Emotions feel the same as feelings, but last longer, usually longer than 3 minutes. Maybe it has already happened to you that you had a conversation with someone, that person pressed a red button on you and you got really angry. A day later, you might still have been angry. In this case, there is a very high probability that the person had triggered an old emotion in you. This means that the person was the trigger, but what you felt had nothing to do with them, but was much older. However, if we do not know the distinction, we immediately project our surging emotion onto the other person or situation, so that it usually comes to an argument. It is therefore crucial to learn on the one hand to distinguish emotions from feelings and on the other hand to make the so-called gap. This means that you consciously perceive the moment in which the emotion arises and in the next step interrupt the mechanism of the automatic, emotional reaction.

6. Dissolve old emotions
The interesting question is, of course, what do you do when someone triggers an old emotion in you. Suppose you have made the gap as described in the previous paragraph, the next step is to dissolve the old emotion. In a concrete situation, it can therefore be helpful to first write down what the trigger was, which old emotion (anger, joy, sadness fear) was associated with it and which possible beliefs came up with the old emotion. You can then transform these old emotions and beliefs in the form of conscious feelings work in a safe training space, so that you anchor powerful, new decisions in your body that serve you now in life.

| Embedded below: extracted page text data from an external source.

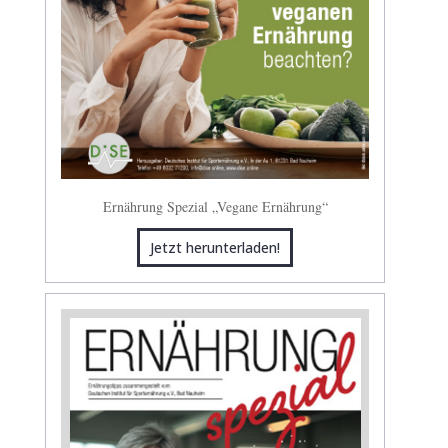
Ernährung Spezial „Vegane Ernährung“
Jetzt herunterladen!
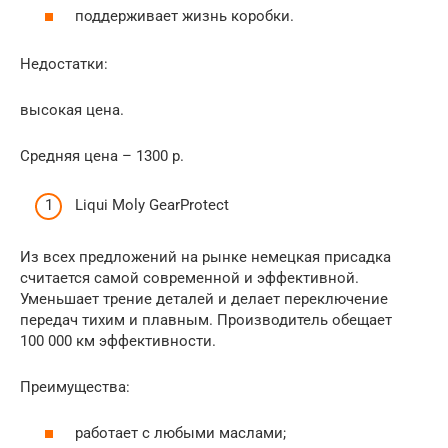
поддерживает жизнь коробки.
Недостатки:
высокая цена.
Средняя цена – 1300 р.
Liqui Moly GearProtect
Из всех предложений на рынке немецкая присадка
считается самой современной и эффективной.
Уменьшает трение деталей и делает переключение
передач тихим и плавным. Производитель обещает
100 000 км эффективности.
Преимущества:
работает с любыми маслами;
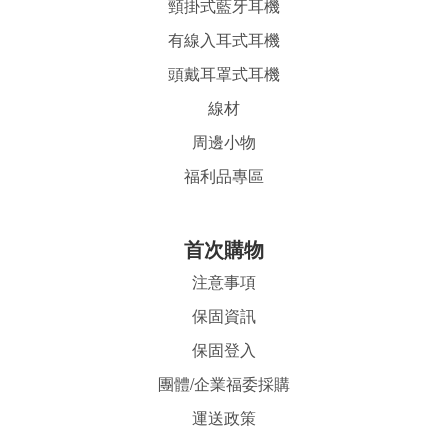
頸掛式藍牙耳機
有線入耳式耳機
頭戴耳罩式耳機
線材
周邊小物
福利品專區
首
次購物
注意事項
保固資訊
保固登入
團體/企業福委採購
運送政策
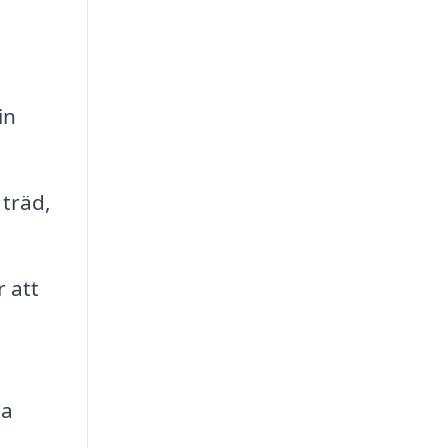
in
 träd,
 att
na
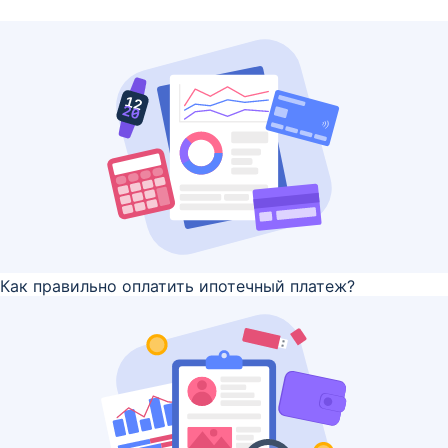
Как правильно оплатить ипотечный платеж?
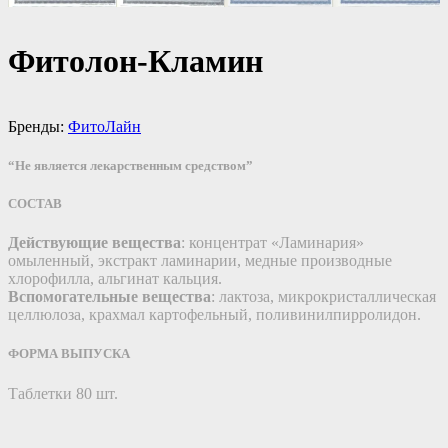
Фитолон-Кламин
Бренды:
ФитоЛайн
“Не является лекарственным средством”
СОСТАВ
Действующие вещества
: концентрат «Ламинария»
омыленный, экстракт ламинарии, медные производные
хлорофилла, альгинат кальция.
Вспомогательные вещества
: лактоза, микрокристаллическая
целлюлоза, крахмал картофельный, поливинилпирролидон.
ФОРМА ВЫПУСКА
Таблетки 80 шт.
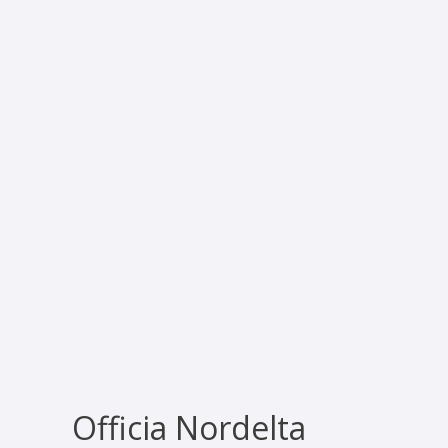
Officia Nordelta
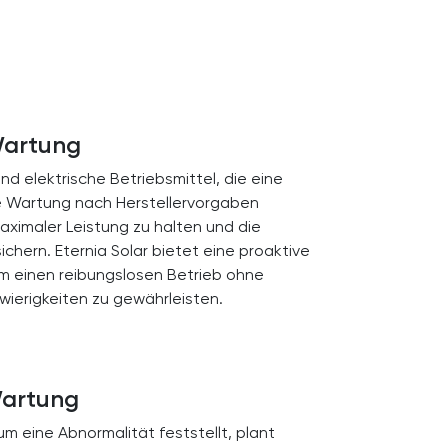
artung
nd elektrische Betriebsmittel, die eine
e Wartung nach Herstellervorgaben
aximaler Leistung zu halten und die
chern. Eternia Solar bietet eine proaktive
m einen reibungslosen Betrieb ohne
ierigkeiten zu gewährleisten.
Wartung
m eine Abnormalität feststellt, plant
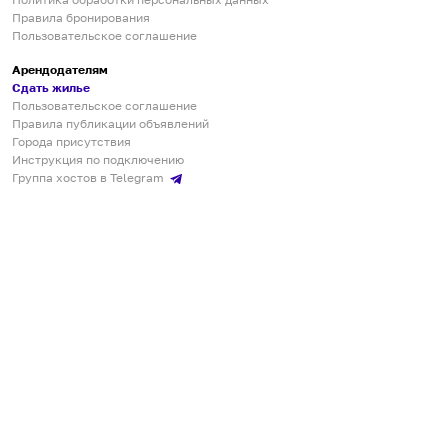
Правила бронирования
Пользовательское соглашение
Арендодателям
Сдать жилье
Пользовательское соглашение
Правила публикации объявлений
Города присутствия
Инструкция по подключению
Группа хостов в Telegram
Безопасные платежи
Мобильные приложения
Кукурента — платформа для самостоятельных путешествий
О сервисе
О команде
Партнёрам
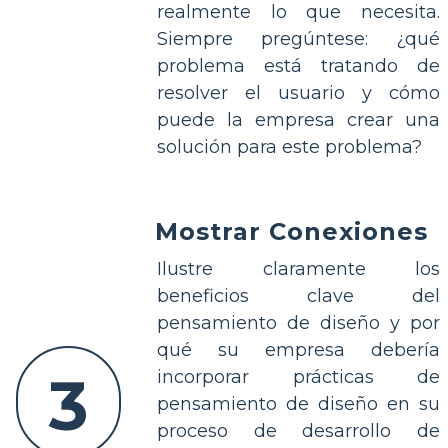
realmente lo que necesita.
Siempre pregúntese: ¿qué
problema está tratando de
resolver el usuario y cómo
puede la empresa crear una
solución para este problema?
Mostrar Conexiones
Ilustre claramente los
beneficios clave del
pensamiento de diseño y por
qué su empresa debería
3
incorporar prácticas de
pensamiento de diseño en su
proceso de desarrollo de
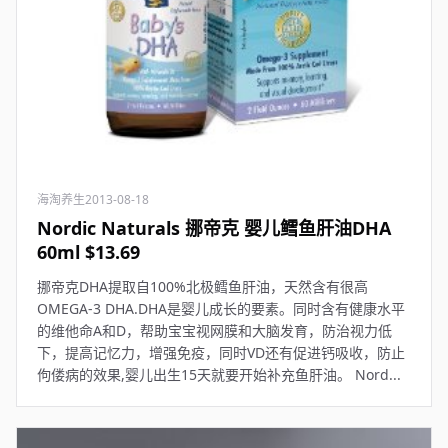
海淘养生
2013-08-18
Nordic Naturals 挪帝克 婴儿鳕鱼肝油DHA
60ml $13.69
挪帝克DHA提取自100%北极鳕鱼肝油，天然含有很高
OMEGA-3 DHA.DHA是婴儿成长的要素。同时含有健康水平
的维他命A和D，帮助宝宝视网膜和大脑发育，防治视力低
下，提高记忆力，增强免疫，同时VD还有促进钙吸收，防止
佝偻病的效果,婴儿出生15天就要开始补充鱼肝油。 Nord...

7. Use feelings consciously and responsibly as a navigation system
Once you have gone through the above steps, the new perspective allows you to use the feelings consciously and responsibly, e.g. using anger to set boundaries or fear to be awake and present. Just having intellectually understood the new perspective on feelings and skipping the remaining steps doesn’t work. For example, how are you going to use anger responsibly if you can’t tell whether it’s a feeling in the here and now or an old emotion? How are you going to use it if you keep your numbness bar so high due to your old survival strategy that you only feel the anger when it reaches 80%?

Unfortunately, there is no shortcut on the way to emotional health. But even with a little practice, you can take huge steps, so that you quickly get closer to the goal of using the feelings as a clear inner navigation system.